La recién adquirida autoestima de Walter sólo se resquebrajaba como antaño cuando pensaba en Regina. Entonces el miedo de haber fracasado lo torturaba con igual crueldad que en los días de mayor desesperación. Era incapaz de imaginarse a su hija, para quien Ol’ Joro Orok era su hogar, en Nairobi. Le resultaba insoportable saber que la había arrancado de sus raíces y que le exigía un sacrificio extremo.

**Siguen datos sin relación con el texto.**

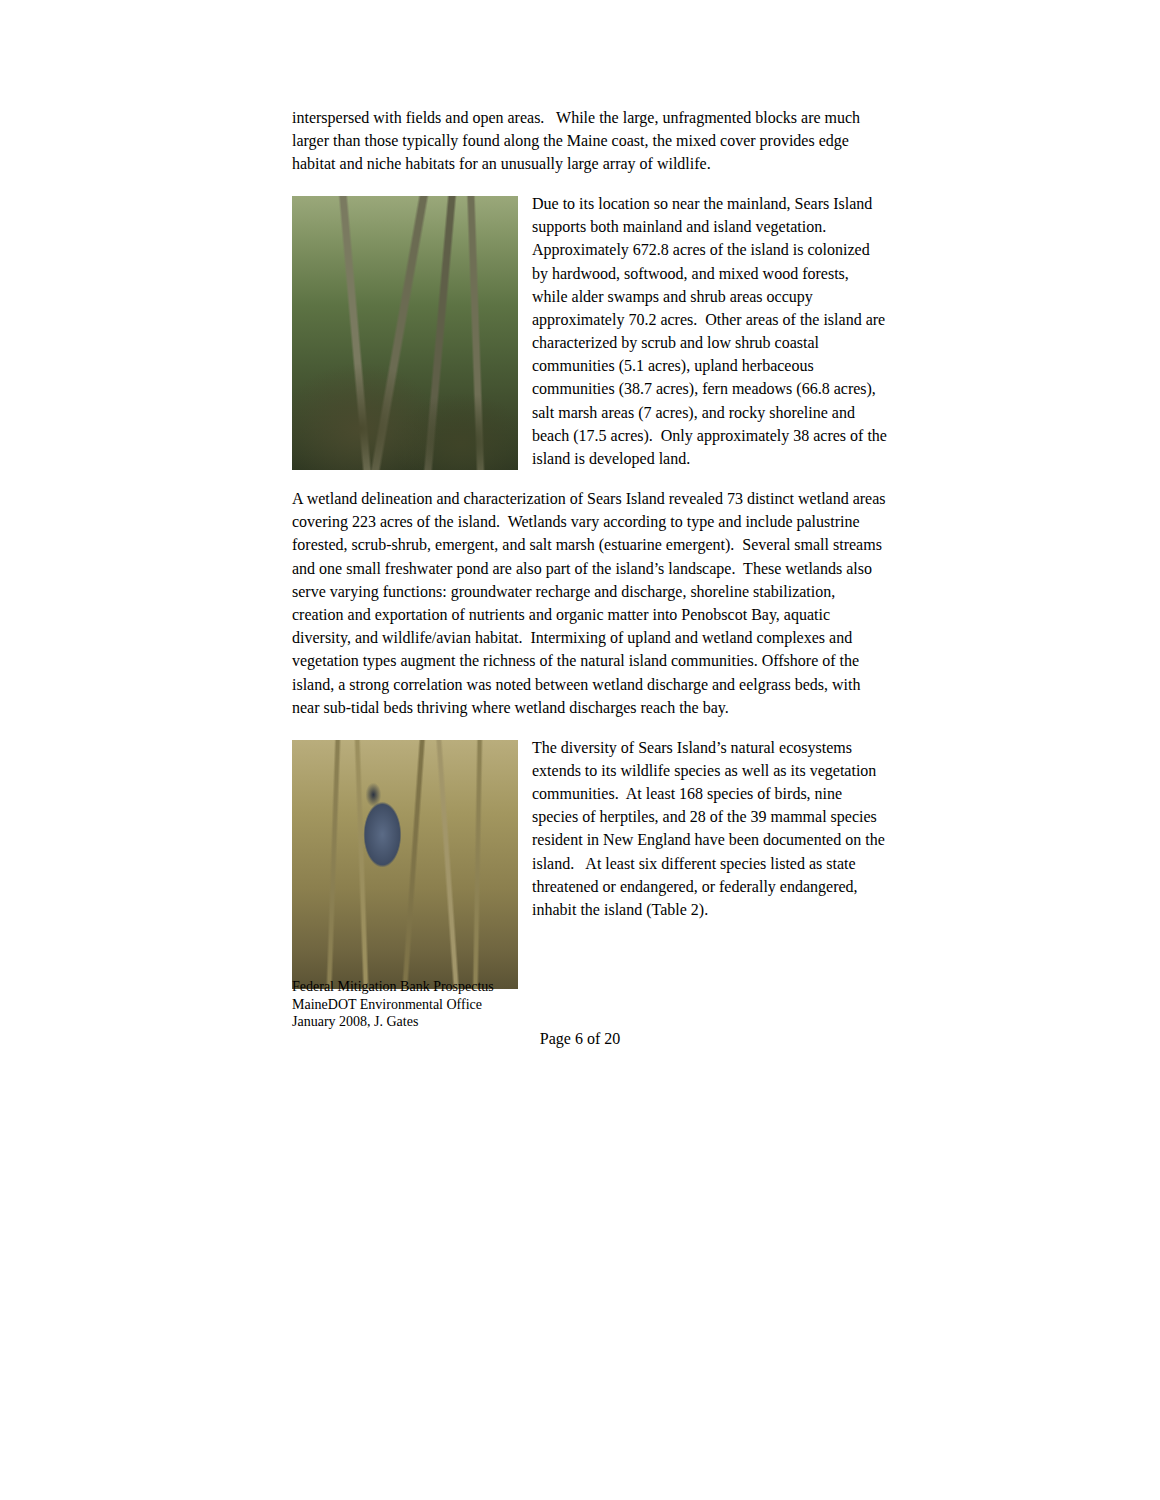interspersed with fields and open areas. While the large, unfragmented blocks are much larger than those typically found along the Maine coast, the mixed cover provides edge habitat and niche habitats for an unusually large array of wildlife.
Due to its location so near the mainland, Sears Island supports both mainland and island vegetation. Approximately 672.8 acres of the island is colonized by hardwood, softwood, and mixed wood forests, while alder swamps and shrub areas occupy approximately 70.2 acres. Other areas of the island are characterized by scrub and low shrub coastal communities (5.1 acres), upland herbaceous communities (38.7 acres), fern meadows (66.8 acres), salt marsh areas (7 acres), and rocky shoreline and beach (17.5 acres). Only approximately 38 acres of the island is developed land.
A wetland delineation and characterization of Sears Island revealed 73 distinct wetland areas covering 223 acres of the island. Wetlands vary according to type and include palustrine forested, scrub-shrub, emergent, and salt marsh (estuarine emergent). Several small streams and one small freshwater pond are also part of the island’s landscape. These wetlands also serve varying functions: groundwater recharge and discharge, shoreline stabilization, creation and exportation of nutrients and organic matter into Penobscot Bay, aquatic diversity, and wildlife/avian habitat. Intermixing of upland and wetland complexes and vegetation types augment the richness of the natural island communities. Offshore of the island, a strong correlation was noted between wetland discharge and eelgrass beds, with near sub-tidal beds thriving where wetland discharges reach the bay.
The diversity of Sears Island’s natural ecosystems extends to its wildlife species as well as its vegetation communities. At least 168 species of birds, nine species of herptiles, and 28 of the 39 mammal species resident in New England have been documented on the island. At least six different species listed as state threatened or endangered, or federally endangered, inhabit the island (Table 2).
Federal Mitigation Bank Prospectus
MaineDOT Environmental Office
January 2008, J. Gates
Page 6 of 20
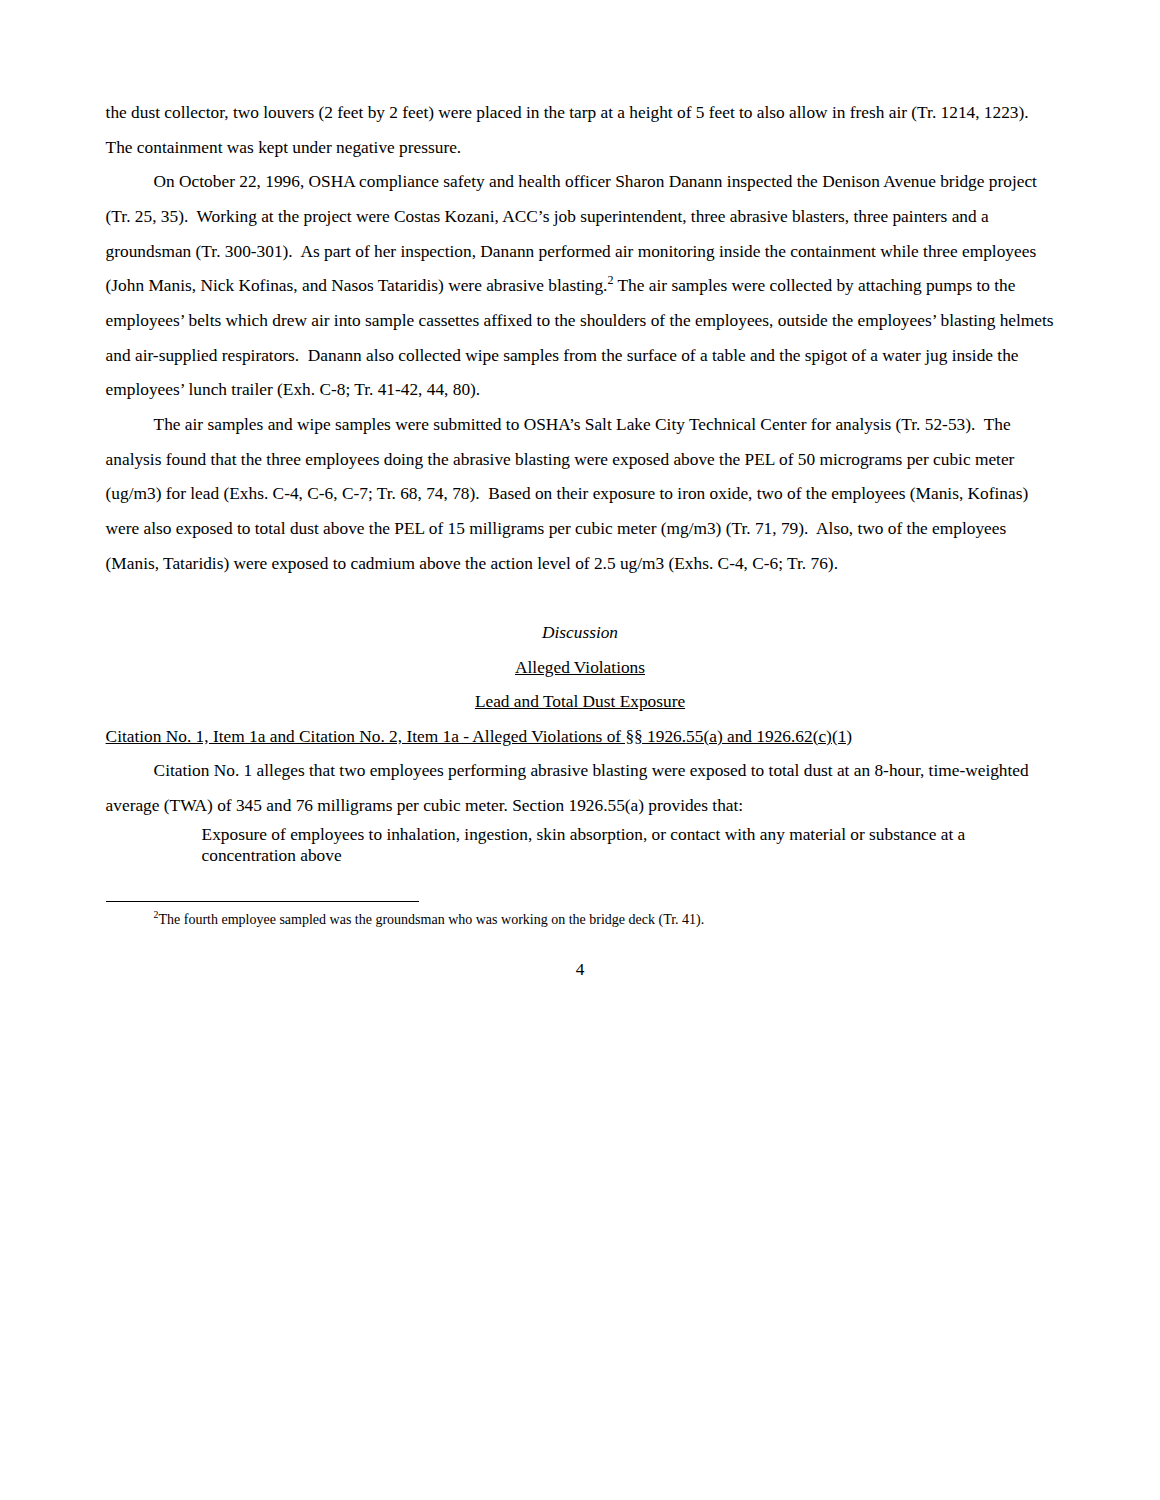the dust collector, two louvers (2 feet by 2 feet) were placed in the tarp at a height of 5 feet to also allow in fresh air (Tr. 1214, 1223). The containment was kept under negative pressure.
On October 22, 1996, OSHA compliance safety and health officer Sharon Danann inspected the Denison Avenue bridge project (Tr. 25, 35). Working at the project were Costas Kozani, ACC’s job superintendent, three abrasive blasters, three painters and a groundsman (Tr. 300-301). As part of her inspection, Danann performed air monitoring inside the containment while three employees (John Manis, Nick Kofinas, and Nasos Tataridis) were abrasive blasting.2 The air samples were collected by attaching pumps to the employees’ belts which drew air into sample cassettes affixed to the shoulders of the employees, outside the employees’ blasting helmets and air-supplied respirators. Danann also collected wipe samples from the surface of a table and the spigot of a water jug inside the employees’ lunch trailer (Exh. C-8; Tr. 41-42, 44, 80).
The air samples and wipe samples were submitted to OSHA’s Salt Lake City Technical Center for analysis (Tr. 52-53). The analysis found that the three employees doing the abrasive blasting were exposed above the PEL of 50 micrograms per cubic meter (ug/m3) for lead (Exhs. C-4, C-6, C-7; Tr. 68, 74, 78). Based on their exposure to iron oxide, two of the employees (Manis, Kofinas) were also exposed to total dust above the PEL of 15 milligrams per cubic meter (mg/m3) (Tr. 71, 79). Also, two of the employees (Manis, Tataridis) were exposed to cadmium above the action level of 2.5 ug/m3 (Exhs. C-4, C-6; Tr. 76).
Discussion
Alleged Violations
Lead and Total Dust Exposure
Citation No. 1, Item 1a and Citation No. 2, Item 1a - Alleged Violations of §§ 1926.55(a) and 1926.62(c)(1)
Citation No. 1 alleges that two employees performing abrasive blasting were exposed to total dust at an 8-hour, time-weighted average (TWA) of 345 and 76 milligrams per cubic meter. Section 1926.55(a) provides that:
Exposure of employees to inhalation, ingestion, skin absorption, or contact with any material or substance at a concentration above
2The fourth employee sampled was the groundsman who was working on the bridge deck (Tr. 41).
4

La imposibilidad de hallar una solución y la desesperanza no lo habían herido tanto en su orgullo como el hecho de que su llamamiento a filas lo hubiese degradado al rango de cobarde a los ojos de su hija. Se vio obligado a comunicarle la despedida de la granja por escrito. Fue la primera vez que le hizo daño a sabiendas. En la carta que le mandó al colegio trató de pintarle la vida en Nairobi como una sucesión de días alegres y despreocupados llenos de diversión y nuevos amigos, pero al hacerlo sólo pudo pensar en su despedida de Sohrau, Leobschütz y Breslau y no encontró las palabras adecuadas. Regina le respondió de inmediato, pero no mencionó en ningún momento la granja que jamás volvería a ver. «England —escribió en caracteres de imprenta subrayados en rojo— expects every man to do his duty. Admiral Nelson».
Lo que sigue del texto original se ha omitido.